On Friday, the Second Circuit held that a company’s failure to investigate an in-house race discrimination complaint is not an "adverse employment action" that can subject. (H/T Wait a Second).
The case, Fincher v. Depository Trust (download here), provides some much needed guidance on what rises to the level of an action that an employee can claim retaliation for. As the court is quick to note:
We have said that "there are no bright-line rules" with respect to what constitutes an adverse employment action for purposes of a retaliation claim, and therefore "courts must pore over each case to determine whether the challenged employment action reaches the level of ‘adverse.’" Wanamaker v. Columbian Rope Co., 108 F.3d 462, 466 (2d Cir. 1997). We are of the view nonetheless that, at least in a run-of-the-mine case such as this one, an employer’s failure to investigate a complaint of discrimination cannot be considered an adverse employment action taken in retaliation for the filing of the same discrimination complaint.
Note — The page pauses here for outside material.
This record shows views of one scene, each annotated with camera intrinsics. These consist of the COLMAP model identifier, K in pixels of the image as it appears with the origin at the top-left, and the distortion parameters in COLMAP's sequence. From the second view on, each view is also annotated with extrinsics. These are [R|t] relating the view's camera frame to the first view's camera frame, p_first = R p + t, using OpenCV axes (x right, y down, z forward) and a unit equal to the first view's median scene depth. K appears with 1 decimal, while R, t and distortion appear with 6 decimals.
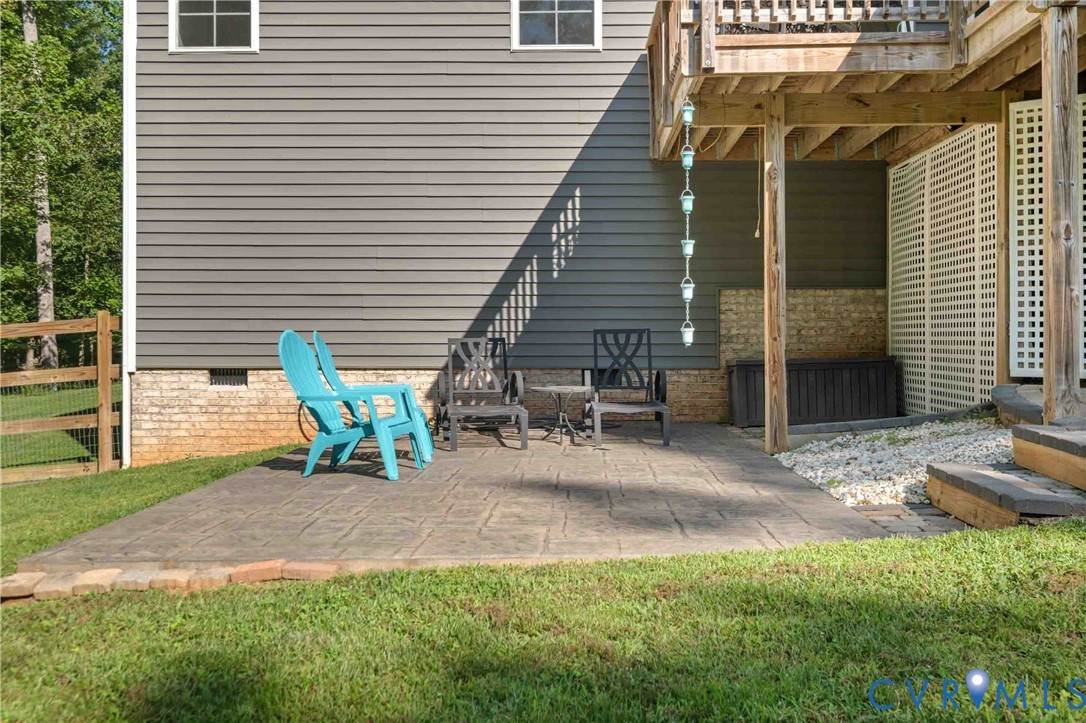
lens RADIAL K [[1093.5, 0, 546.1], [0, 1093.5, 367.4], [0, 0, 1]] dist [0.029320, 0.000000]
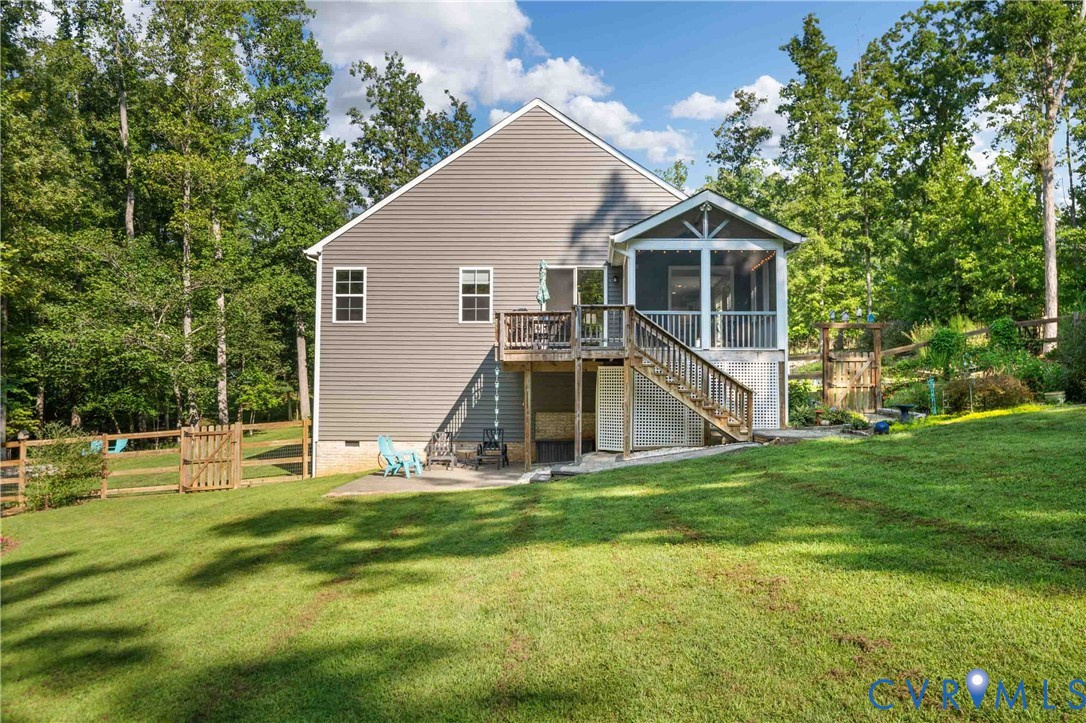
lens RADIAL K [[862.4, 0, 542.0], [0, 862.4, 354.4], [0, 0, 1]] dist [-0.008594, -0.006309]
pose [[0.999934, 0.005637, -0.010045, 0.207926], [-0.006294, 0.997755, -0.066672, -0.075313], [0.009646, 0.066731, 0.997724, -1.183250]]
So what does rise to the level of an adverse employment action? Again, the court provides some guide posts but leaves the door open to the idea that there might be cases that would rise to the level that it hasn’t yet seen:
"Affirmative efforts to punish a complaining employee are at the heart of any retaliation claim." [citation omitted] An employee whose complaint is not investigated cannot be said to have thereby suffered a punishment for bringing that same complaint: Her situation in the wake of her having made the complaint is the same as it would have been had she not brought the complaint or had the complaint been investigated but denied for good reason or for none at all. Put another way, an employee’s knowledge that her employer has declined to investigate her complaint will not ordinarily constitute a threat of further harm, recognizing, of course, that it would hardly provide a positive incentive to lodge such a further challenge.
Indeed, it suggests that a failure to investigate could be an adverse employment action in some set of circumstances — just not here.
Notably, the court states that its rule would prevent frivolous cases from being brought:
A contrary rule could have odd consequences. A person not in fact discriminated against could complain of discrimination nonetheless. If the miffed accused employer were, because of his or her anger, to decline to investigate what was in fact a false claim, the employee might have a viable suit for retaliatory failure to investigate. We do not think that to be the law.
The case discusses other aspects of discrimination law including a hostile work environment.
For employers, the case is a tricky one because of the advice typically given to investigate claims of discrimination. What this means, however, is that a retaliation claim isn’t an automatic claim that will follow if the investigation isn’t done to the employee’s satisfaction.